- _EXERCISE INSTRUCTIONS_:
Return every line of the rows below that contains the word "Does".
━━ DATA FOR THE TASK ━━
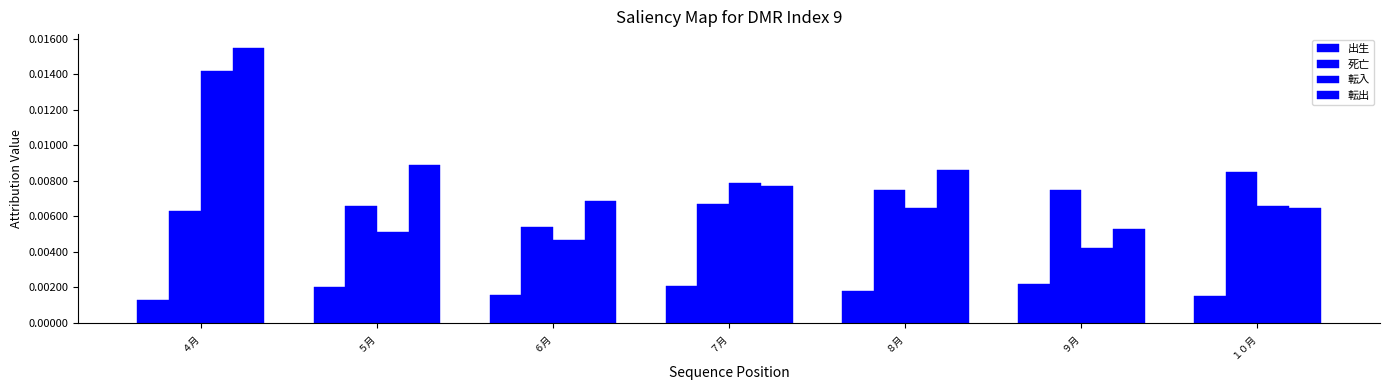

Does the chart contain any negative values?

No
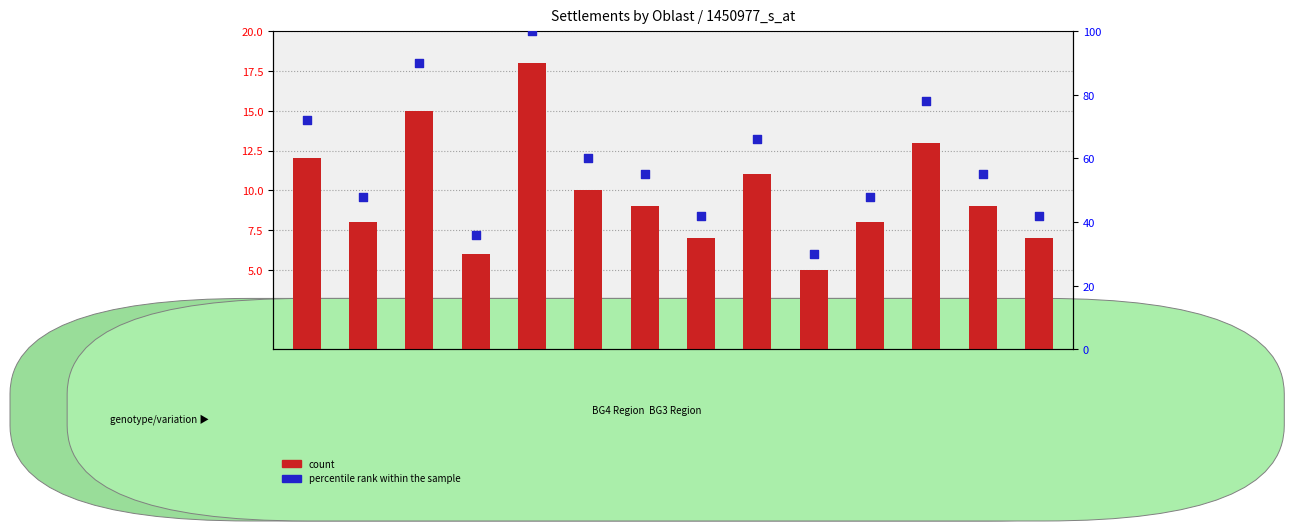

Which series contains the highest Y value?

percentile rank within the sample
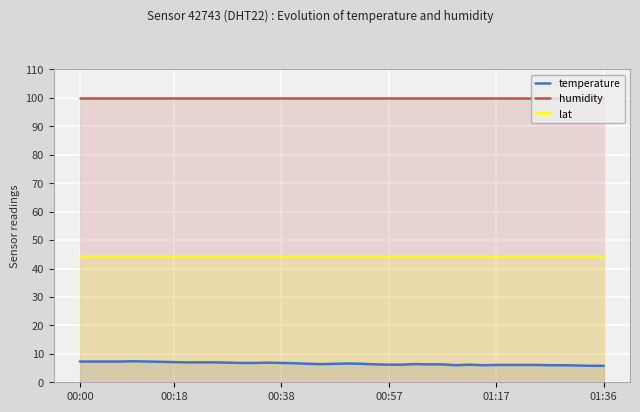

What are all the series names shown in the legend?

temperature, humidity, lat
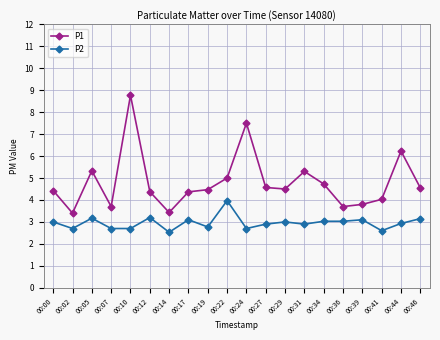

What is the difference between the highest and lowest values at 00:00?

1.4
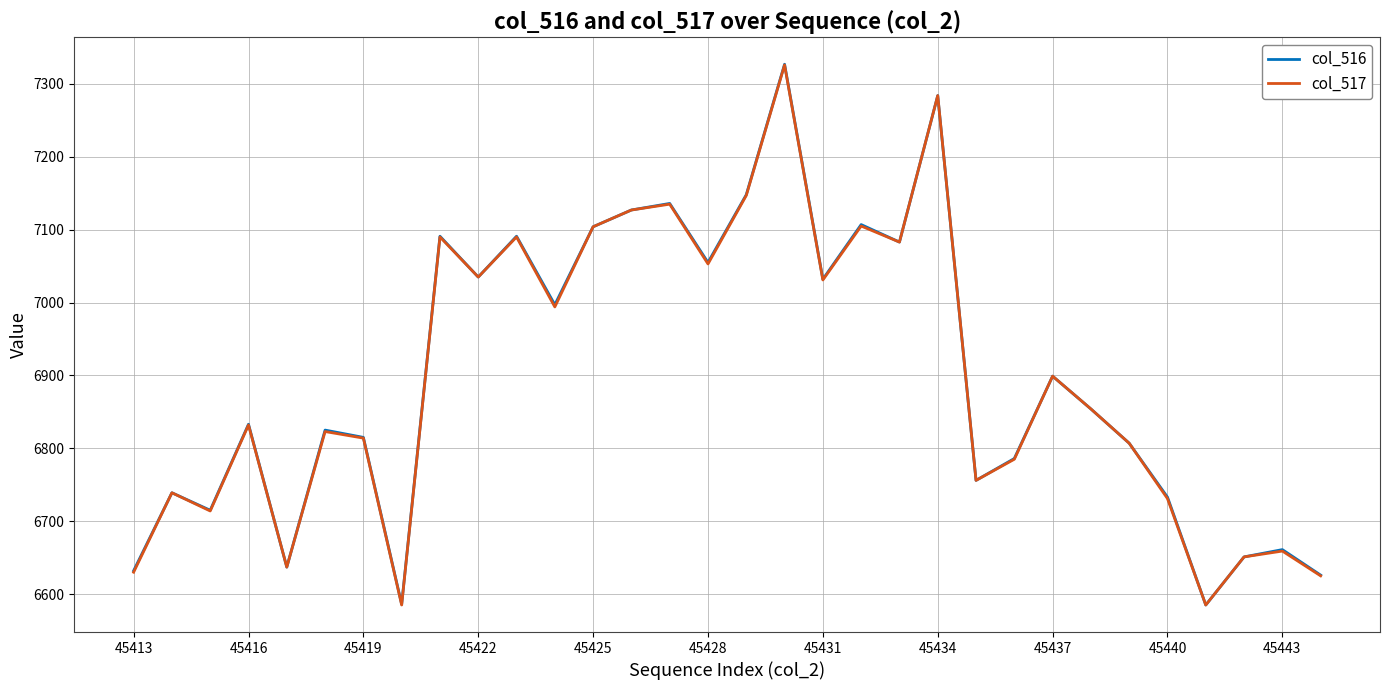

Which series has the largest range (max minus min)?

col_516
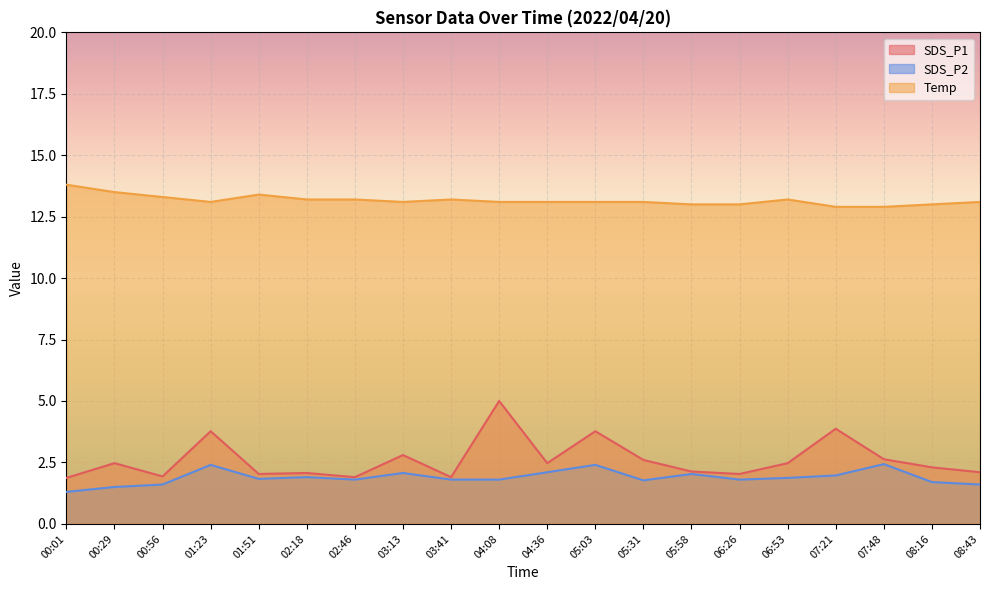

Which series has the largest total across all categories?

Temp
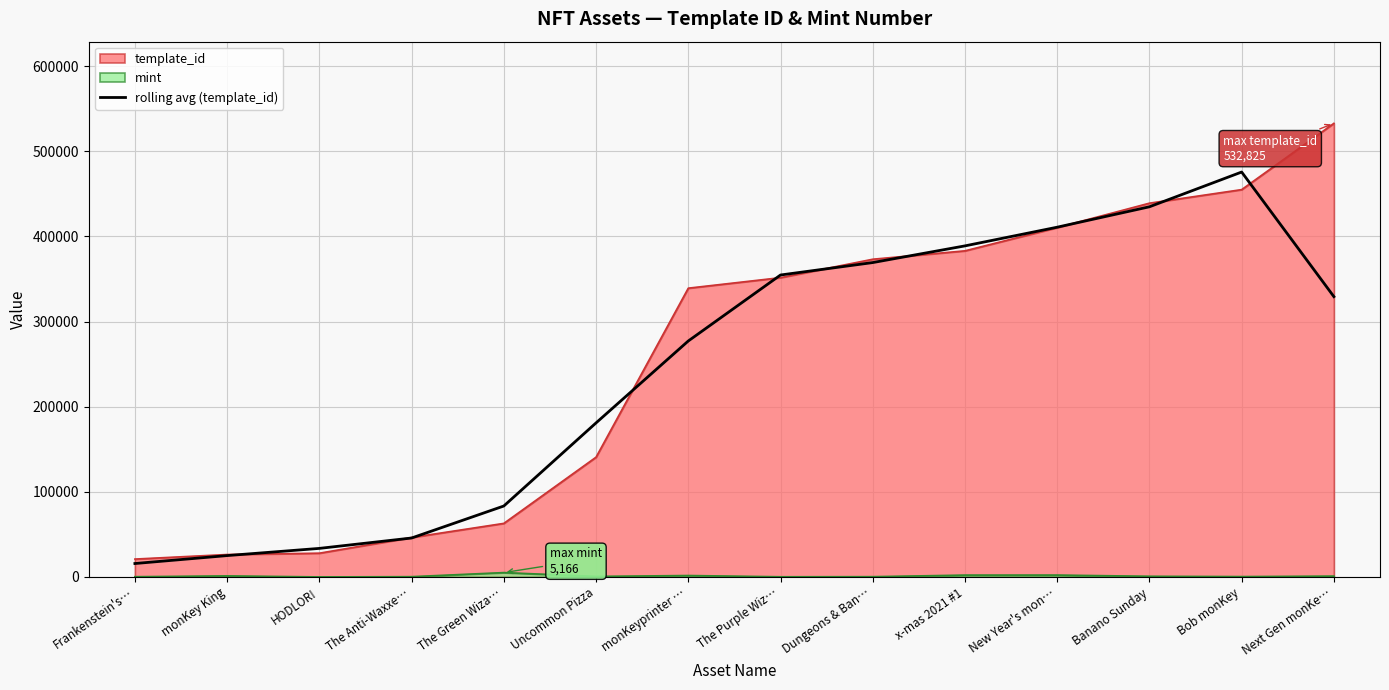

Which label corresponds to the largest value in the chart?

Next Gen monKe…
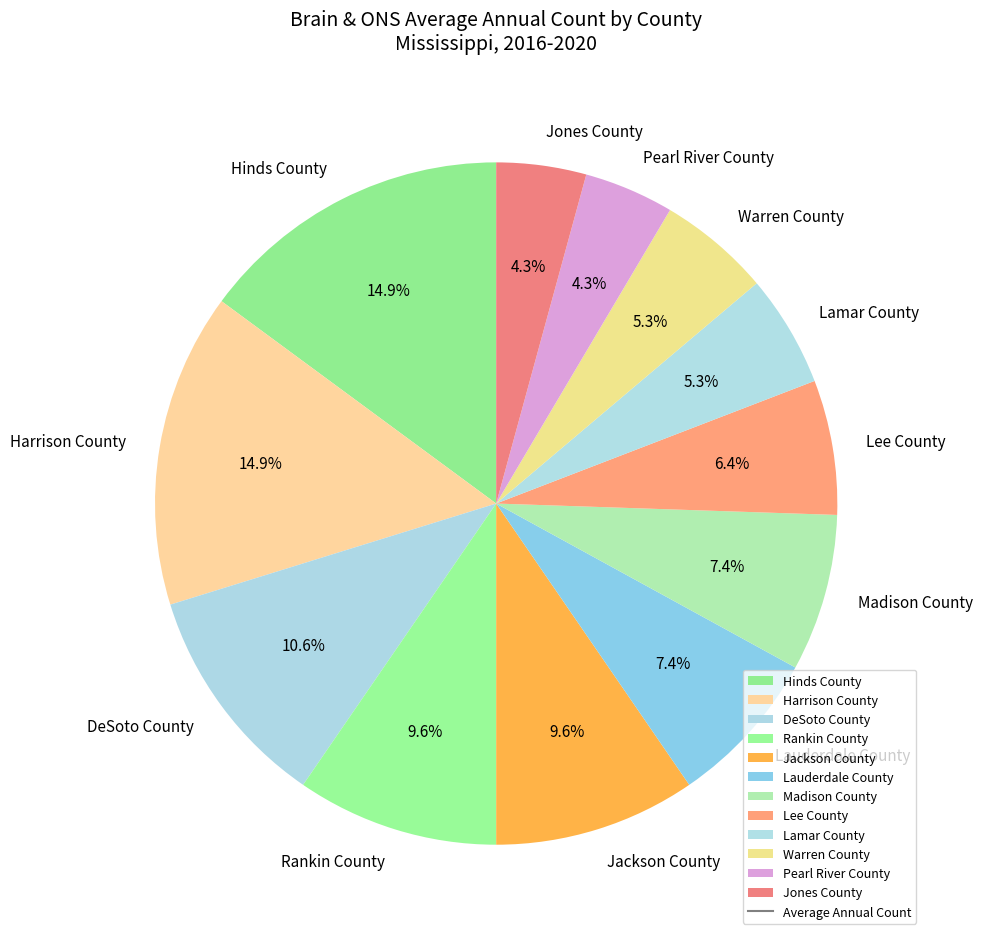

Is there any slice that represents more than half of the pie?

No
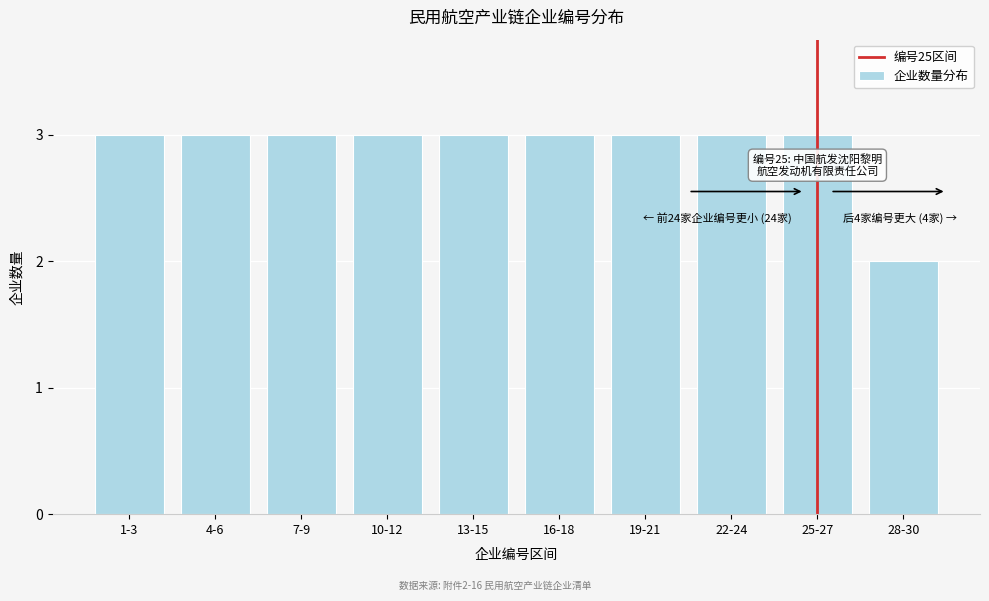

Reading left to right, list all the values displayed in this chart.

1-3=3	4-6=3	7-9=3	10-12=3	13-15=3	16-18=3	19-21=3	22-24=3	25-27=3	28-30=2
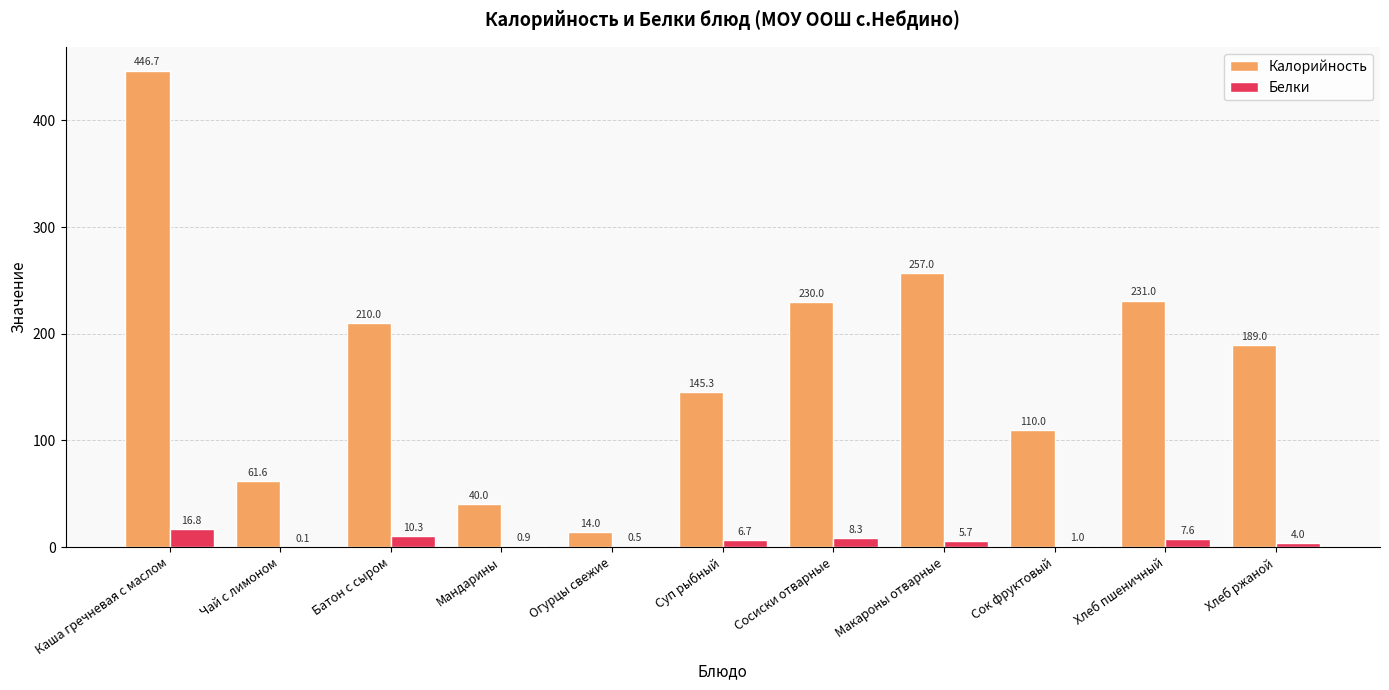

Does the chart contain stacked bars?

No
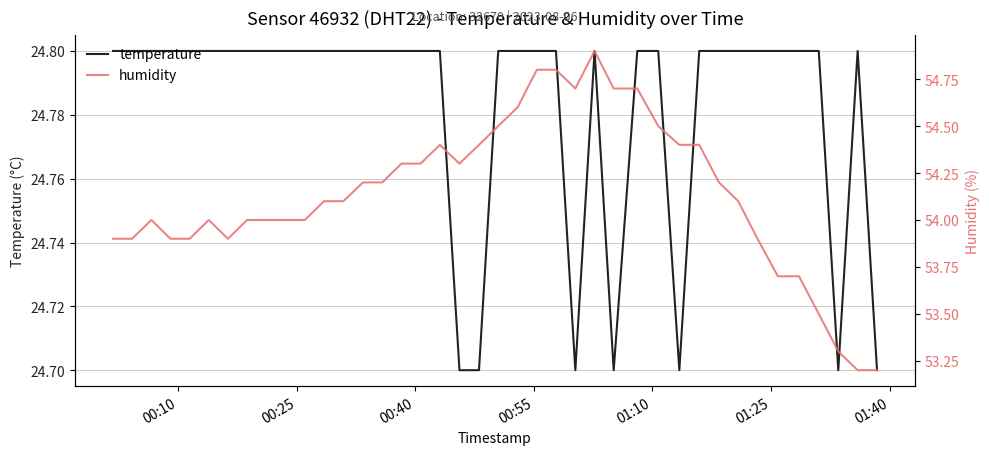

What is the minimum value for temperature?

24.7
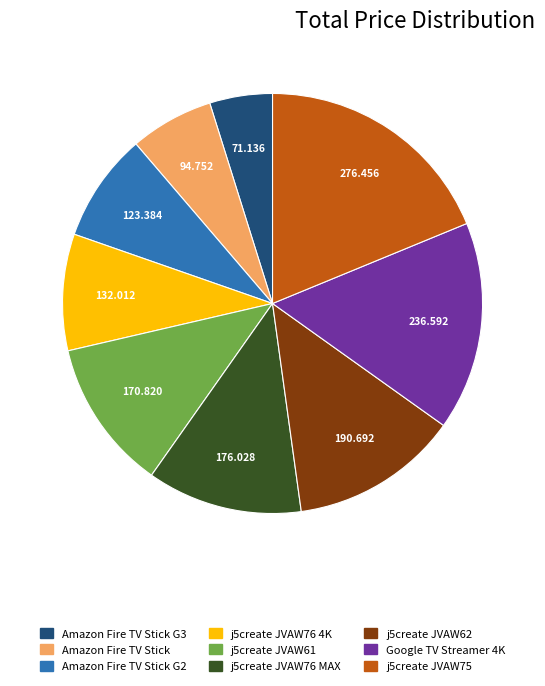

Is Amazon Fire TV Stick G2 the majority of the pie?

No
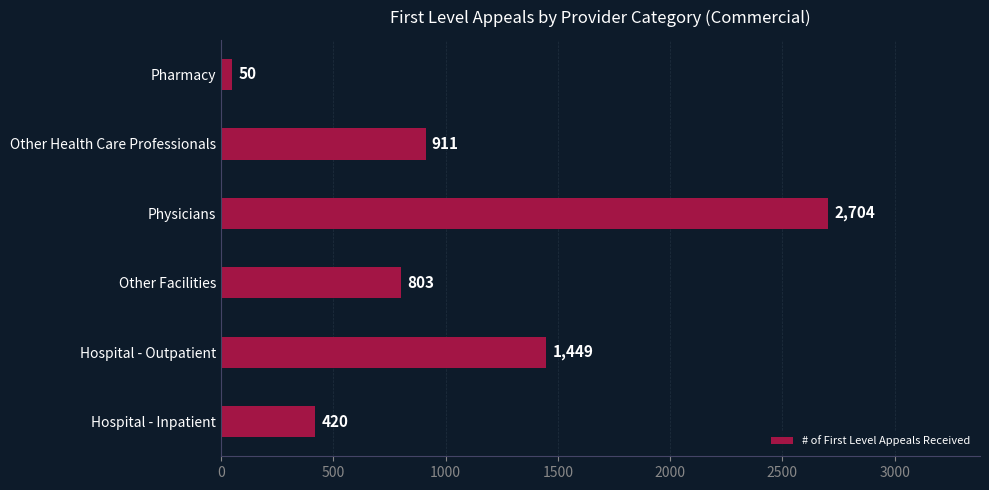

At which label is the value closest to 1377?

Hospital - Outpatient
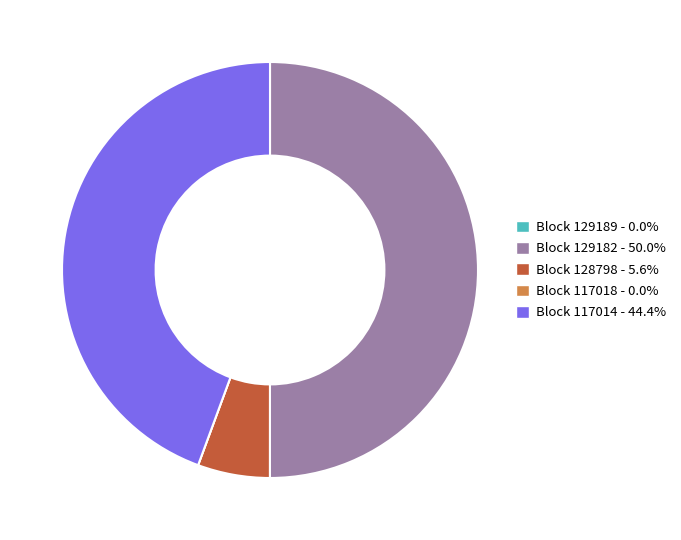

Combined, do Block 128798 - 5.6% and Block 129182 - 50.0% account for over 50%?

Yes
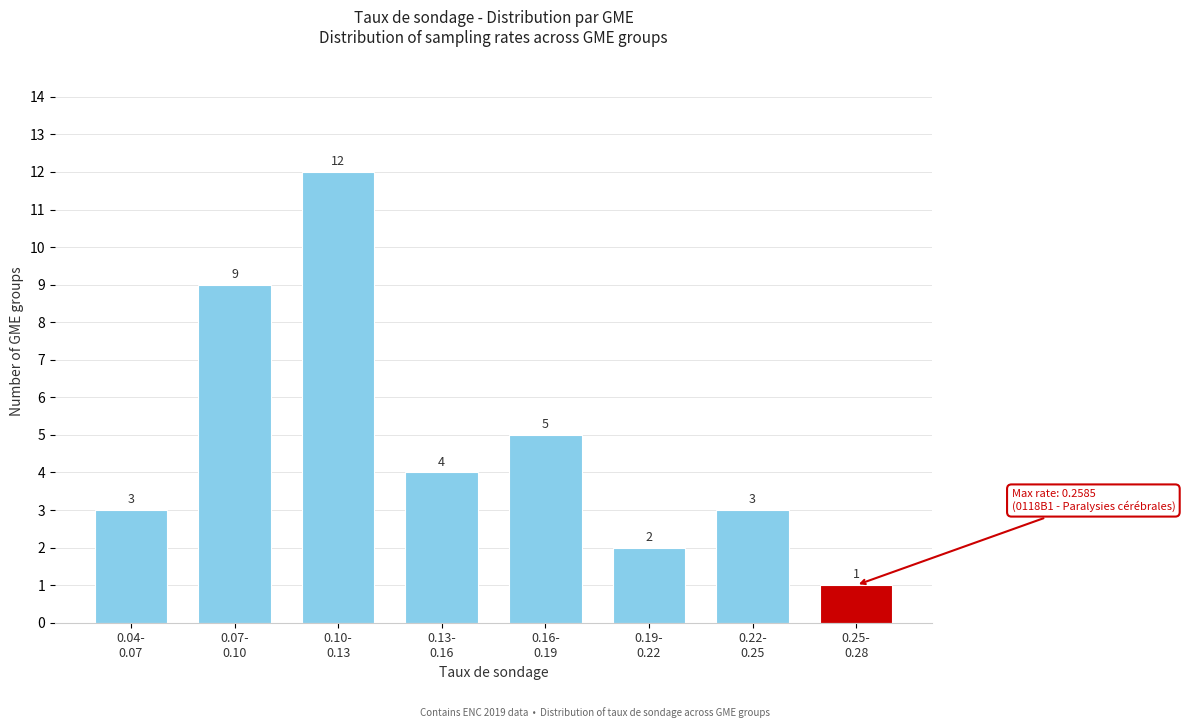

Reading left to right, transcribe all the data shown in this chart.

3	9	12	4	5	2	3	1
━━━
- _COMPLETED EXERCISE_:
Does the chart contain any negative values?
Does the chart contain stacked bars?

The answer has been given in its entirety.